In unserem Fall muss sich die Gefängnisleitung an ihre Gefangenen wenden können. Als Informatiker finden wir es daher „natürlich“, zuerst die Gefangenen zu erzeugen und danach das Gefängnis – welch seltsame Welt …. Oder wir bitten das Gefängnis, sich seine Gefangenen selbst zu erzeugen. Wenn wir allerdings eine Prise Idealismus dem Prinzip der Gewaltenteilung spendieren wollen, dann sollte doch der Gefängnisdirektor Diener der Justiz sein, die entscheidet, wer hinein muss. Also besser doch nicht so herum.
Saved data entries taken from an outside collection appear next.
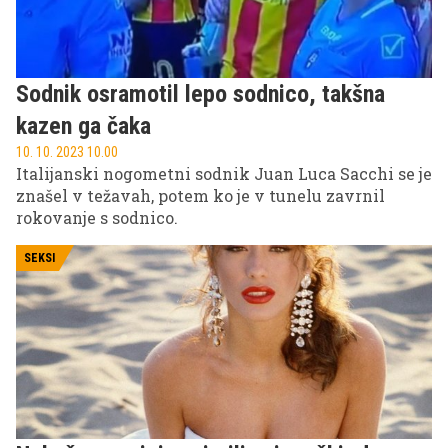
Sodnik osramotil lepo sodnico, takšna
kazen ga čaka
10. 10. 2023 10.00
Italijanski nogometni sodnik Juan Luca Sacchi se je
znašel v težavah, potem ko je v tunelu zavrnil
rokovanje s sodnico.
SEKSI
Der Schrank gehört allerdings ganz klar dem Gefängnis, er kann von diesem also selbst erschaffen werden. Die Freiheit setzt das Ganze in Gang, kommt somit als erstes dran. Damit sie jedoch ihren Dienst tun kann, muss sie im Rahmen ihrer Entstehung zunächst die Gefangenen und dann das Gefängnis erzeugen.
Ja, das klingt umständlich und langatmig. Aber Evolution ist kompliziert. Und der Rechner benötigt nur ein paar Mikrosekunden dafür.